Pria paruh baya ini ketiban apes setelah aksi nekatnya menggasak kambing digagalkan oleh kepungan warga persawahan di Kabupaten Nganjuk.
Tersangka tak berkutik setelah tertangkap basah oleh warga saat tengah memanggul kambing hasil curian di tengah jalan area persawahan.
Kapolres Nganjuk, AKBP Suria Miftah Irawan, membenarkan insiden penangkapan tersebut.
Baca juga: Atap Musala di Desa Baron Nganjuk Terbakar, Diduga Akibat Aktivitas Bakar Sampah
Peristiwa bermula saat tersangka WG menyelinap dan mengeksekusi kandang ternak di kawasan Dusun Sonopinggir, Desa Juwet, Kecamatan Ngronggot, Kabupaten Nganjuk pada Selasa (14/7/2026). Namun, nasib baik sedang tidak berpihak pada pelaku.
"Tersangka kepergok oleh salah seorang warga setempat saat berjalan membawa seekor kambing hasil curian di area jalan persawahan Dusun Sonopinggir, Desa Juwet," terang AKBP Suria Miftah saat dikonfirmasi Selasa siang.
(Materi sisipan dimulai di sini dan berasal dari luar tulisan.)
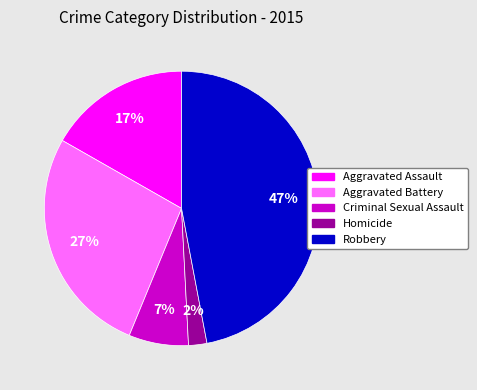

The Criminal Sexual Assault slice represents 21% of the pie. True or false?

False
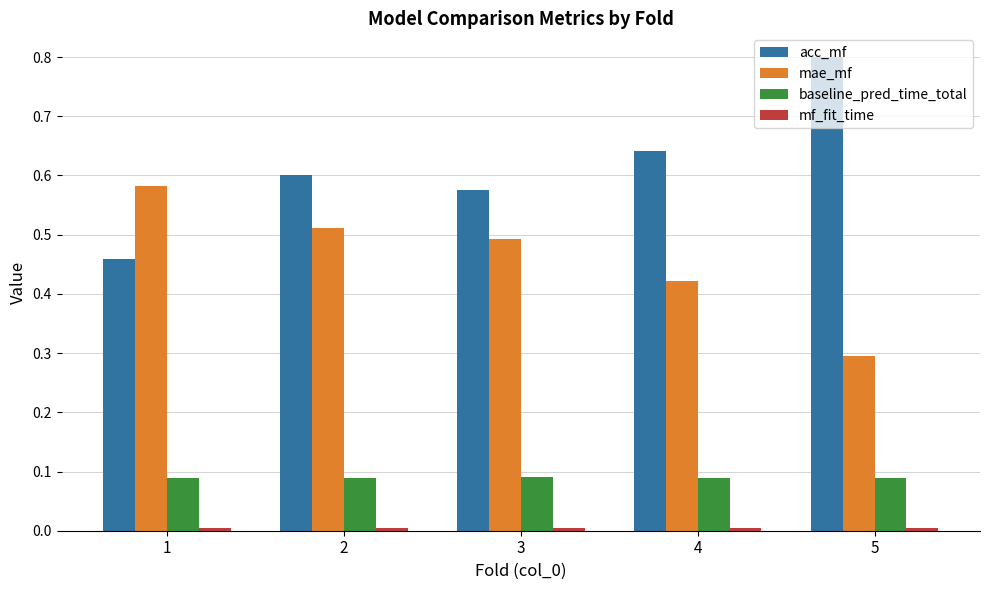

Which series has the largest total across all categories?

acc_mf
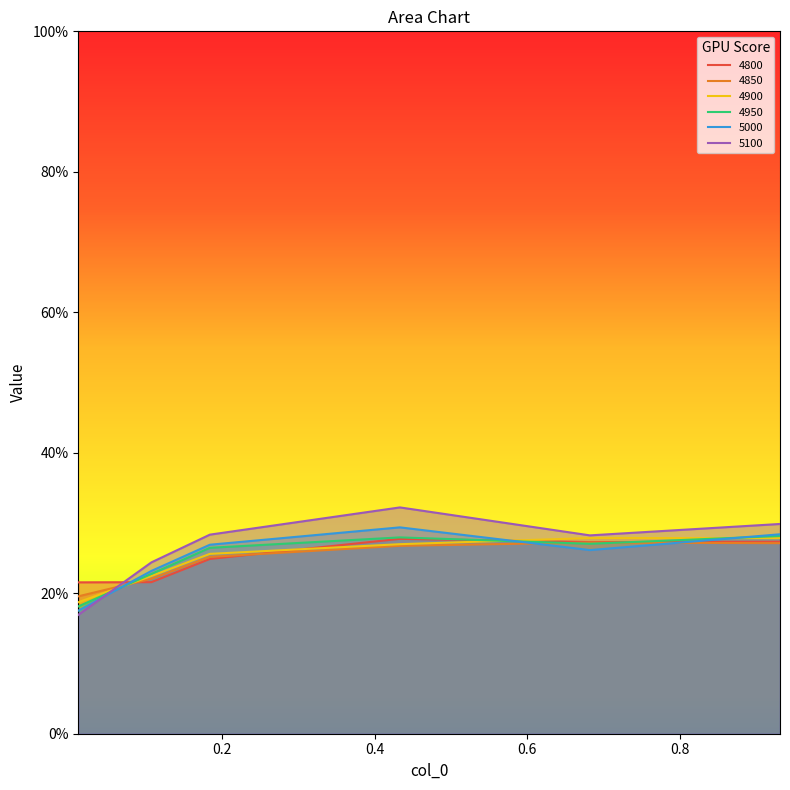

At which category is the sum across all series the highest?

0.4328767123287671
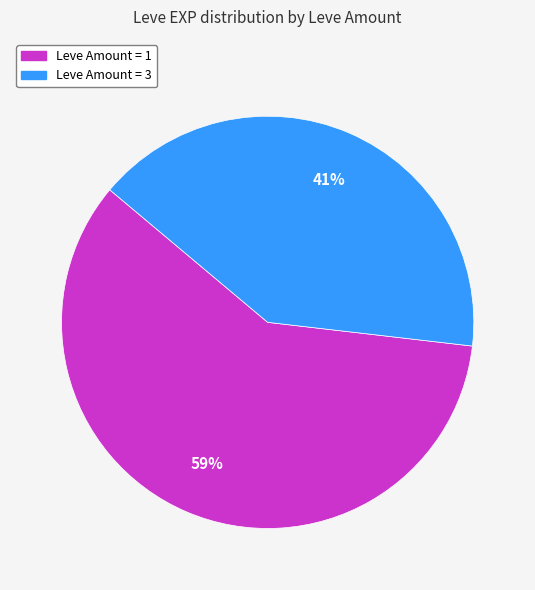

Does any single category account for the majority?

Yes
Melihat ada gelagat mencurigakan berupa orang asing membawa kambing secara digendong, warga tersebut langsung spontan berteriak histeris meneriakkan kata "maling".
Teriakan lantang itu seketika memecah kesunyian sawah dan mengundang kedatangan warga sekitar secara massal untuk memblokade jalan hingga pelaku berhasil diamankan tanpa perlawanan berarti.
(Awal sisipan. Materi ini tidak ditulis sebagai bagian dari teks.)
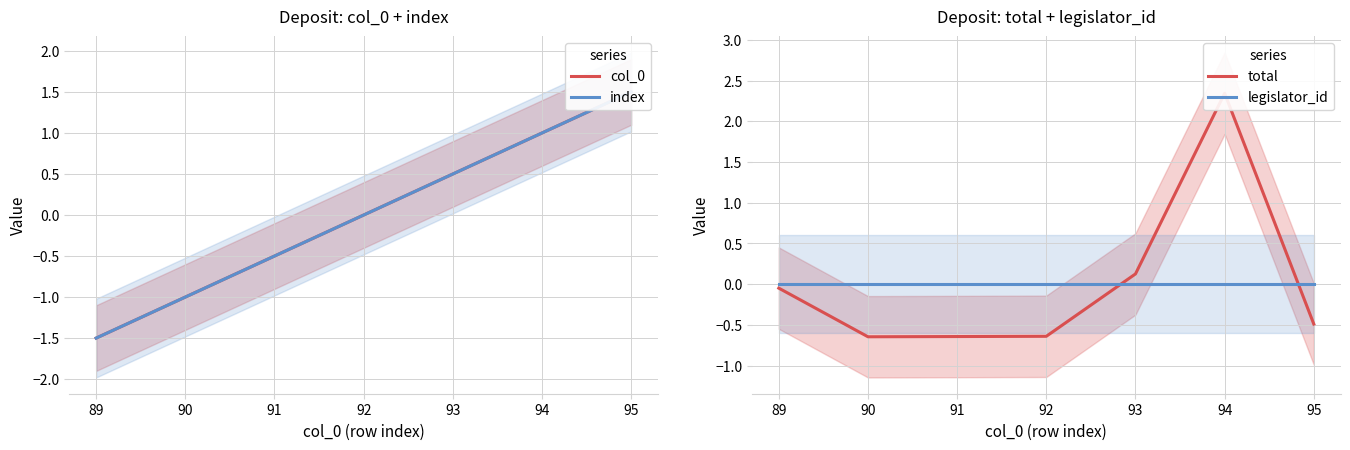

Count the number of data series in this chart.

4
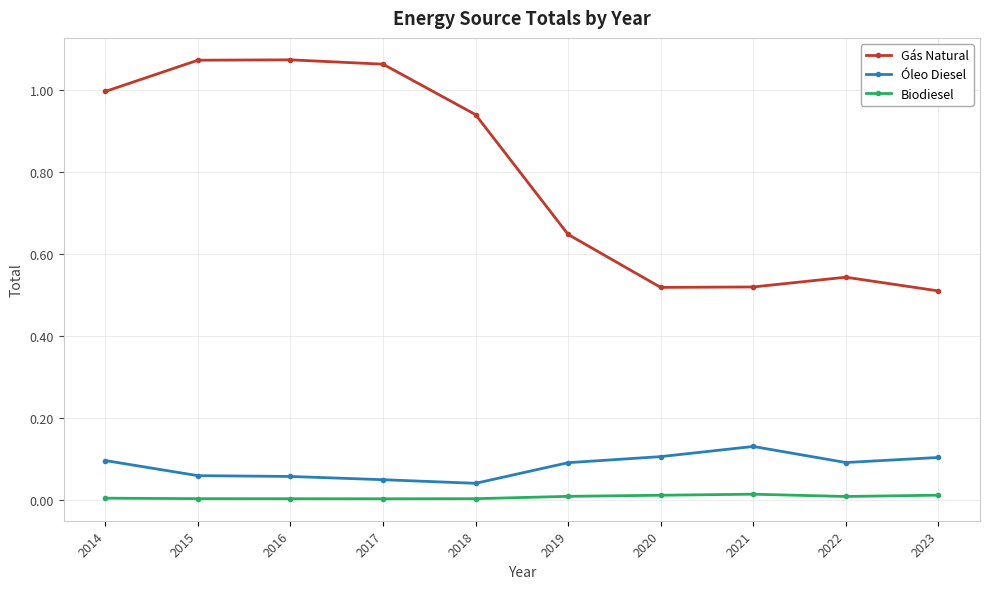

The Biodiesel series shows 0.0 at 2021. True or false?

True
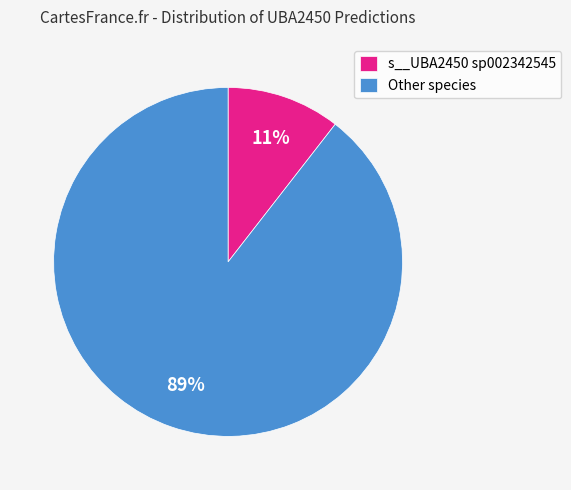

Count the number of slices in the pie.

2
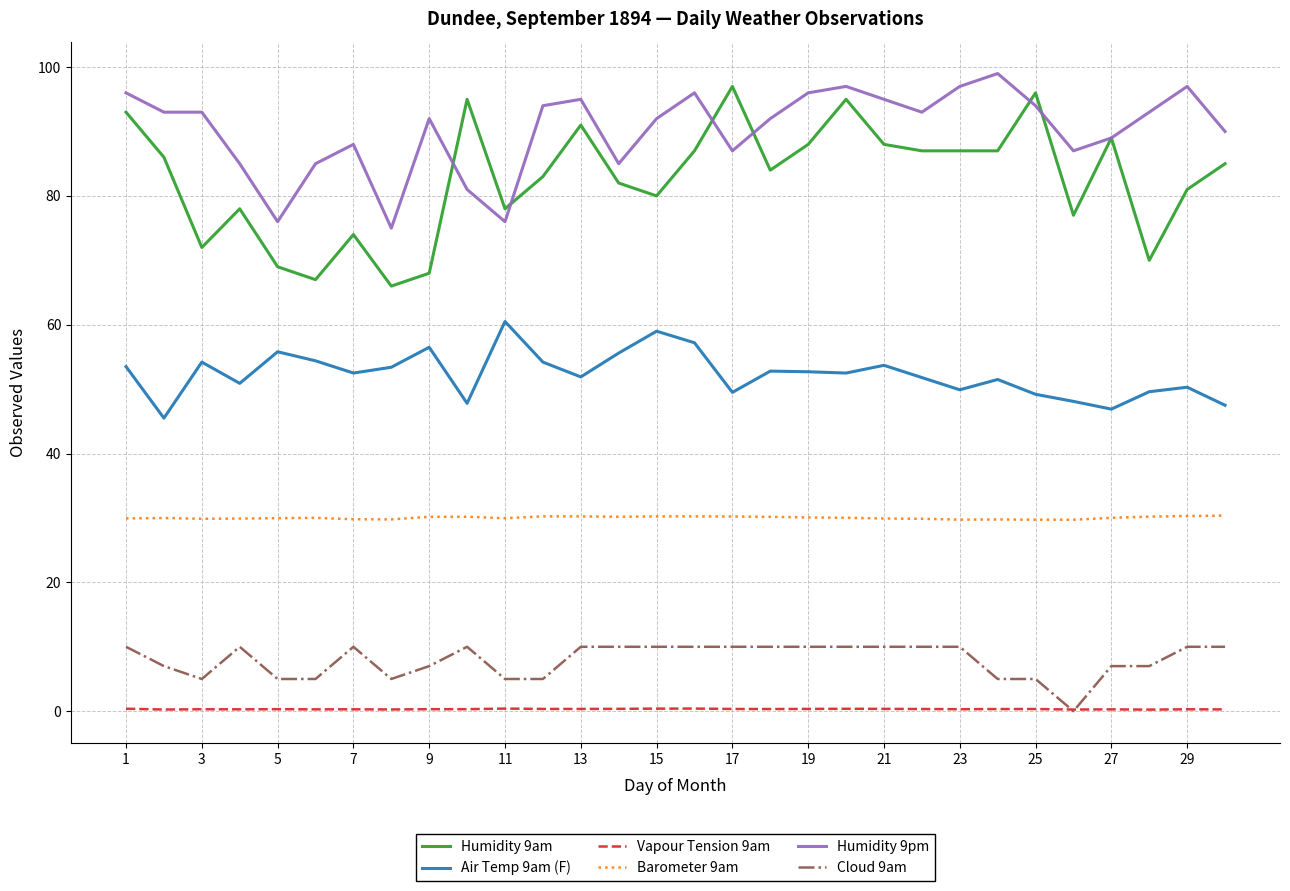

What is the greatest value displayed?

99.0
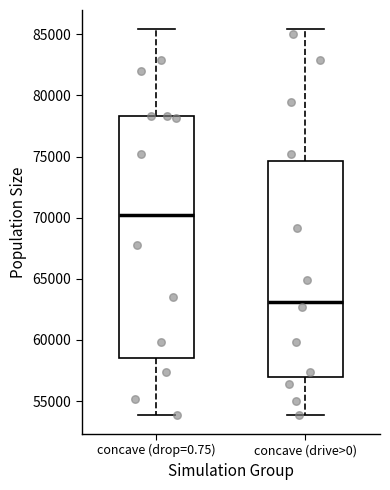

Which box is the tallest, from its lower edge to its upper edge?

concave (drop=0.75)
"Setelah dilakukan pengecekan silang di lokasi, kambing yang dibawa tersangka dikonfirmasi sah milik warga sekitar yang baru saja hilang dari kandangnya. Warga yang geram namun tetap tertib hukum langsung melaporkan dan menyerahkan pelaku ke petugas kepolisian," tambah Kapolres Nganjuk.
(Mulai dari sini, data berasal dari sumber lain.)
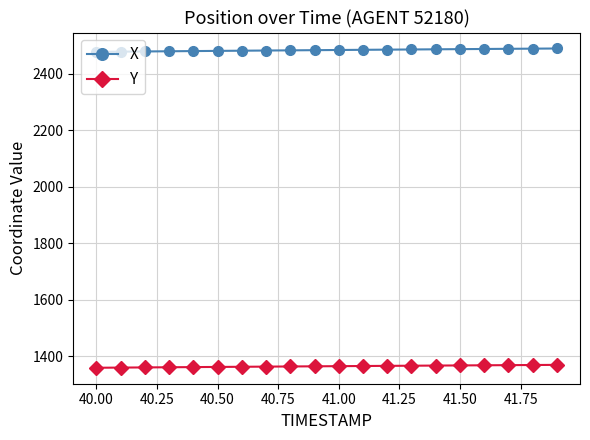

List the series in order of their overall mean, highest first.

X, Y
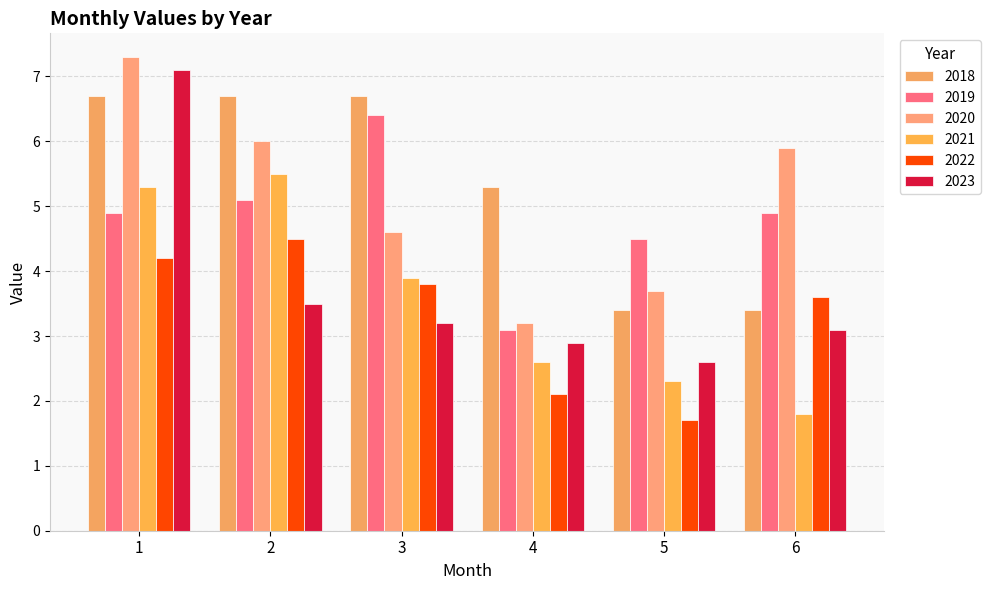

What is the value of the 2022 bar at the 2nd from the left?

4.5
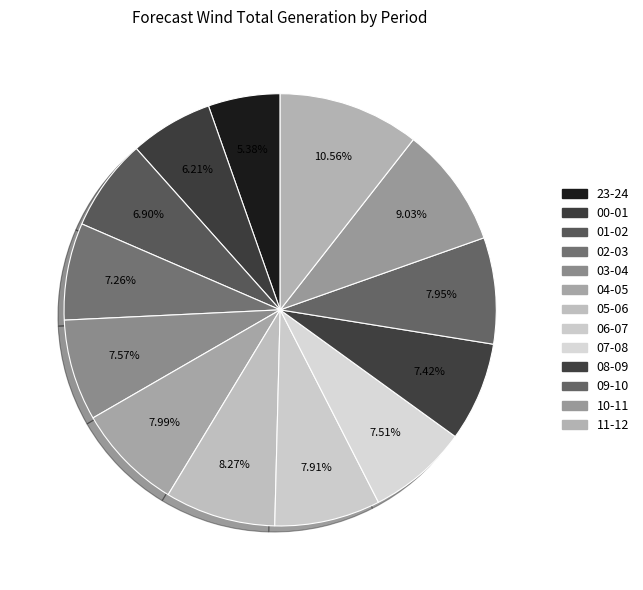

Is there a majority slice in this chart?

No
Mendapat laporan dari masyarakat, jajaran Satreskrim Polres Nganjuk langsung meluncur ke lokasi kejadian untuk mengamankan tersangka WG terhindar dari amuk massa, sekaligus mengamankan berbagai alat bukti kejahatan yang dibawanya.
Kasat Reskrim Polres Nganjuk, AKP Sukaca, merinci sejumlah barang bukti yang disita petugas meliputi satu ekor kambing curian, tas selempang, lampu senter penerang, tali rafia, tali tampar, gunting, telepon genggam milik pelaku, hingga karung berukuran besar.
"Dari hasil pemeriksaan awal tim penyidik, terduga pelaku ini diduga kuat tidak hanya beraksi di satu lokasi ini saja. WG merupakan bagian dari komplotan spesialis lintas wilayah," ungkap AKP Sukaca.
Berdasarkan pengakuan awal dan sinkronisasi data laporan kehilangan di kepolisian, WG teridentifikasi telah melancarkan serangkaian aksi pencurian kambing di 12 TKP berbeda di wilayah hukum Polres Nganjuk. Rinciannya meliputi enam lokasi di Kecamatan Ngronggot, empat lokasi di Kecamatan Prambon, satu lokasi di Kecamatan Loceret, dan satu lokasi di Kecamatan Warujayeng.
Baca juga: Jatim Terpopuler: Daihatsu Taruna Terbakar di Nganjuk hingga Siswa Tulungagung Tewas Tabrak Avanza
Lebih lanjut, AKP Sukaca menegaskan bahwa WG tidak bekerja sendirian dalam mengeksekusi belasan kandang ternak tersebut. Ia ditengarai dibantu oleh tiga orang rekan komplotannya yang saat ini resmi melarikan diri.
"Kami sudah mengantongi identitas kelompok ini dan saat ini tim buru sergap sedang melakukan pengejaran intensif terhadap tiga orang DPO (Daftar Pencarian Orang) yang berinisial A, A, dan KA. Mereka bertiga memiliki peran krusial dalam rantai pencurian ini," tegasnya.
Untuk mempertanggungjawabkan perbuatannya di balik jeruji besi, tersangka WG kini resmi ditahan dan dijerat menggunakan ketentuan hukum terbaru, yakni Pasal 477 huruf c Undang-Undang Nomor 1 Tahun 2023 tentang Kitab Undang-Undang Hukum Pidana (KUHP) terkait tindak pidana pencurian dengan pemberatan.